Kleefisch is very much the concerned mom in her approach to governance -- what we don't confront now, the next generation will have to pay the consequences for. She expresses pride in Wisconsin's own Republican Rep. Paul Ryan for his serious, sober and much-remarked-upon actions as chairman of the House Budget Committee.
"If we don't get more jobs and get people who are unemployed the skills they need to take those jobs, then we're not going to fully recover from this recession," Kleefisch says about her state and national priorities. "And we won't become more productive as a nation."
As Wisconsin's "jobs ambassador," Kleefisch resents what the federal government's efforts to socialize health care are doing to future productivity and growth. "Small- business owners are scared right now," she reports. "(They) are wondering if they even want to be entrepreneurs. They're thinking in advance, 'How can I limit my growth?' That's not American. ... A plan that's supposed to be good for people's health is causing our businesses to anticipate how they're going to atrophy? It makes me sad as a small- business advocate, as a former small-business owner. That should never have been ... a side effect of a health care bill."

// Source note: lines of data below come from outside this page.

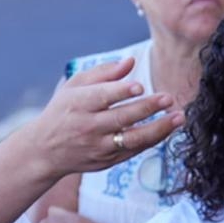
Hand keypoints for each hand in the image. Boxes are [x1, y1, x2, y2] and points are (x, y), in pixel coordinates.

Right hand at [20, 59, 180, 178]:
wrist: (45, 150)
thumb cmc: (63, 111)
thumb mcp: (74, 87)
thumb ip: (103, 73)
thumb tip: (130, 61)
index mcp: (78, 104)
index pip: (102, 97)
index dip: (121, 92)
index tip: (140, 86)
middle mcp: (88, 126)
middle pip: (121, 118)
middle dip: (147, 108)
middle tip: (168, 98)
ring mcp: (99, 146)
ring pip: (132, 139)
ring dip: (158, 129)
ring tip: (178, 117)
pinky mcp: (107, 160)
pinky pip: (134, 150)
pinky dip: (153, 140)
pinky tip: (168, 128)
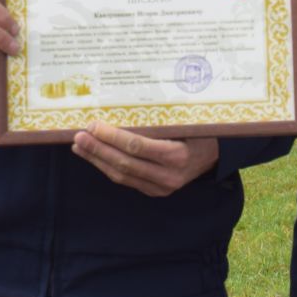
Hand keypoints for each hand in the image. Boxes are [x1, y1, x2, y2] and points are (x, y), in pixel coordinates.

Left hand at [72, 122, 217, 195]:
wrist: (218, 154)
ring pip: (122, 175)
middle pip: (124, 163)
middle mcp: (169, 176)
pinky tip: (96, 158)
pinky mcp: (156, 191)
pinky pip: (127, 180)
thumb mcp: (185, 120)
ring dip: (98, 161)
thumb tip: (121, 104)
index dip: (111, 137)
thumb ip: (158, 119)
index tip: (94, 125)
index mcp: (177, 155)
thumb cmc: (200, 129)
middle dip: (98, 150)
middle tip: (79, 136)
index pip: (136, 146)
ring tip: (80, 147)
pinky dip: (108, 168)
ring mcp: (162, 187)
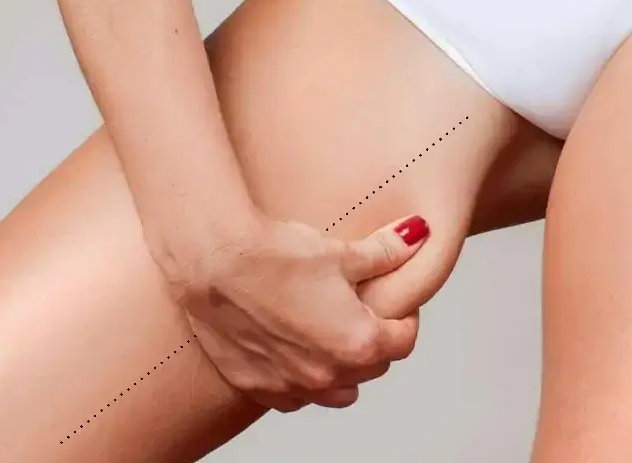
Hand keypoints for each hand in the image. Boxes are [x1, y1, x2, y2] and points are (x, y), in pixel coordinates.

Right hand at [157, 211, 430, 412]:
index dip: (403, 316)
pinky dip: (300, 377)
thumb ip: (387, 252)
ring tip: (326, 329)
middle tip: (357, 307)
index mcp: (359, 342)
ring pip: (336, 390)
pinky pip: (293, 395)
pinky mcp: (256, 385)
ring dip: (340, 366)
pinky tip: (291, 346)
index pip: (403, 340)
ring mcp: (291, 385)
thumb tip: (418, 235)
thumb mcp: (342, 252)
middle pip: (373, 366)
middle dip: (373, 340)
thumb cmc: (275, 255)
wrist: (213, 261)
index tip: (391, 298)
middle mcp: (328, 373)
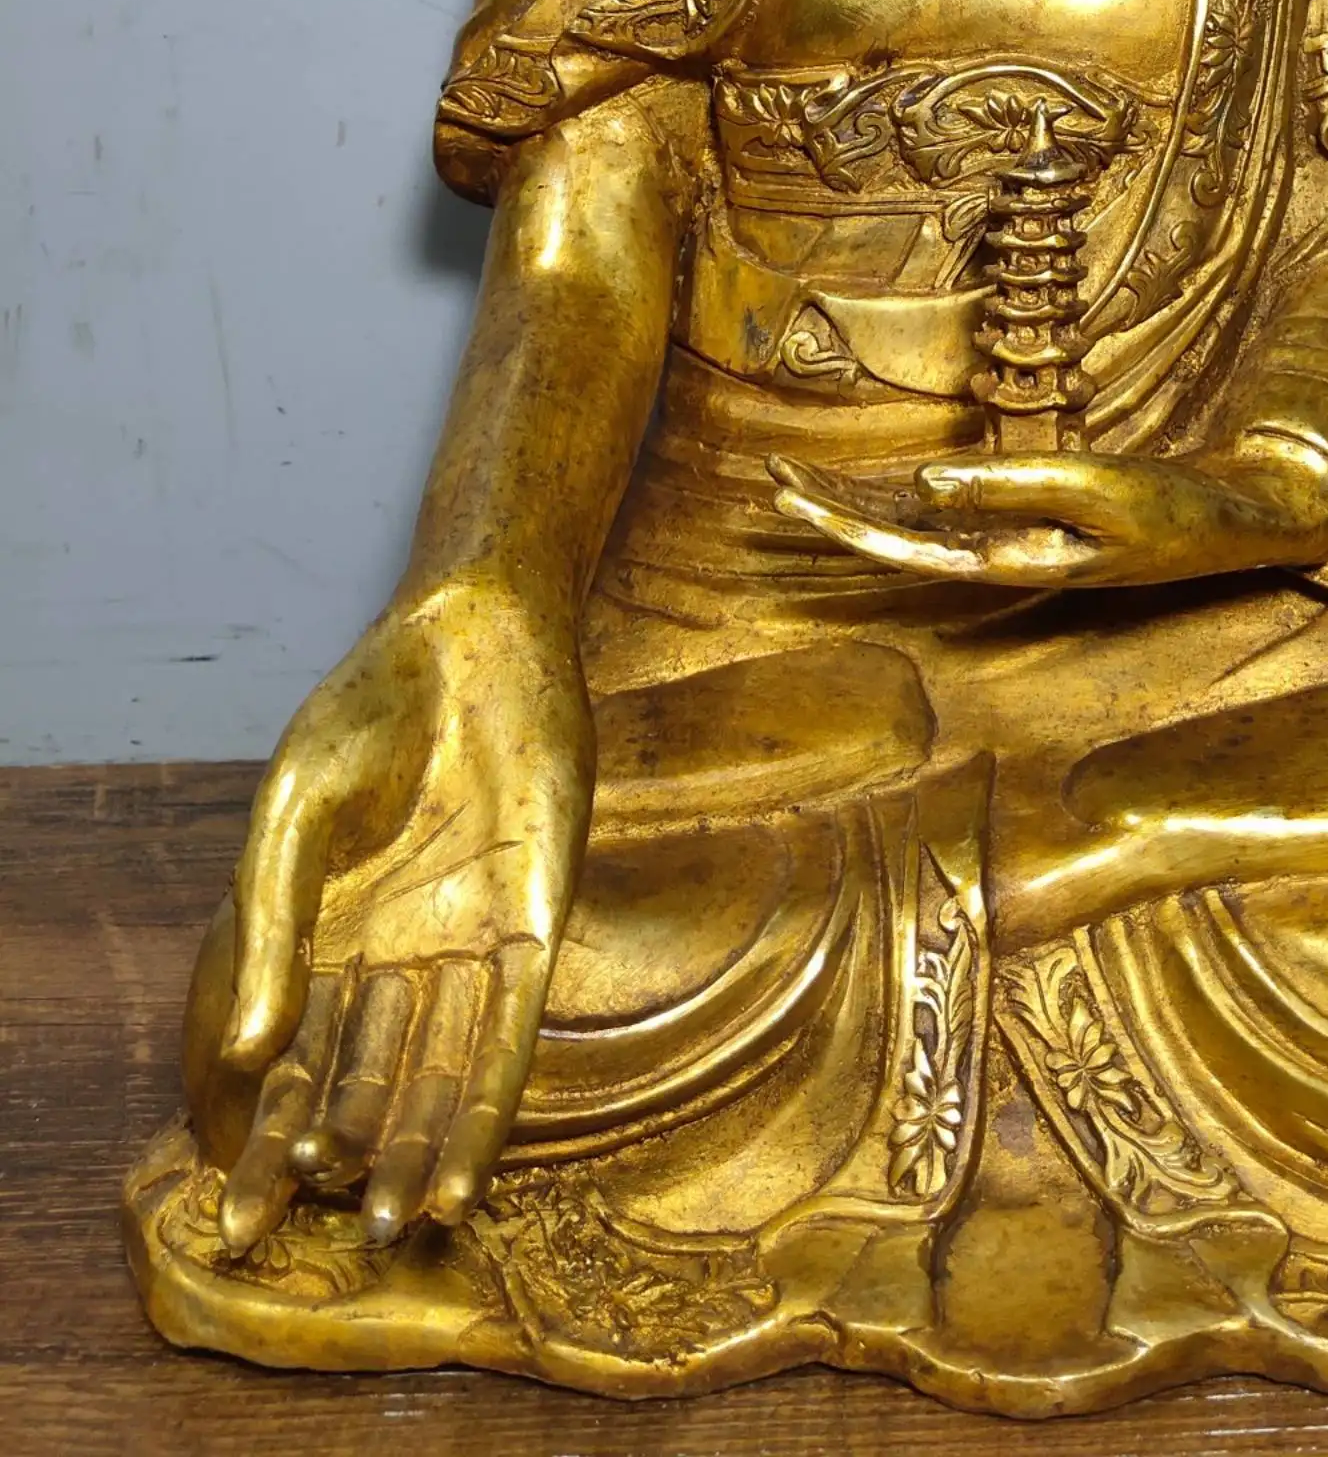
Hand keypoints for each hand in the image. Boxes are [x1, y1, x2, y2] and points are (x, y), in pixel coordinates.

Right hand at [203, 580, 591, 1255]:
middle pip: (367, 1081)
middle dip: (352, 1162)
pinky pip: (510, 1036)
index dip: (267, 1139)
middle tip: (339, 1237)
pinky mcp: (534, 926)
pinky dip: (487, 1108)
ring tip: (403, 1226)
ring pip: (439, 1075)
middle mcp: (394, 956)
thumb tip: (250, 1053)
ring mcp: (463, 947)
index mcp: (322, 937)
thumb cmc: (365, 718)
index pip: (291, 1061)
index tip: (243, 1217)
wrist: (471, 640)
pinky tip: (469, 1174)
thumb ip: (269, 931)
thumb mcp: (292, 821)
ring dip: (422, 1153)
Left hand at [770, 435, 1327, 589]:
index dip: (843, 523)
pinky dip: (914, 496)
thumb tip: (919, 484)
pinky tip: (888, 484)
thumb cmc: (1179, 509)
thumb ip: (1013, 486)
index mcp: (1014, 562)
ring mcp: (1023, 544)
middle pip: (900, 541)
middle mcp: (1007, 560)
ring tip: (807, 480)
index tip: (787, 494)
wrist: (1241, 521)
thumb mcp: (1100, 489)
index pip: (906, 548)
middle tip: (771, 478)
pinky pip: (957, 512)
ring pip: (923, 529)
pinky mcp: (1041, 522)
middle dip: (836, 512)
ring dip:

Despite the presidential rhetoric and the grueling recall, Kleefisch is optimistic and delighted to be back at work. She believes Wisconsin has "built endurance as a state" and is "an example." She's deeply grateful for the trust of Wisconsin voters in the face of a national onslaught.
According to a new Marist poll commissioned by the Knights of Columbus, nearly eight in 10 Americans are frustrated by the tone of political discourse. Having gone through some of the worst turmoil in recent history -- with some Wisconsin elected officials even leaving the state in protest -- we see some hope in Kleefisch, a happy woman warrior fighting those who want to insult the intelligence of Americans; a true public servant seeking to preserve, protect and help a free people flourish.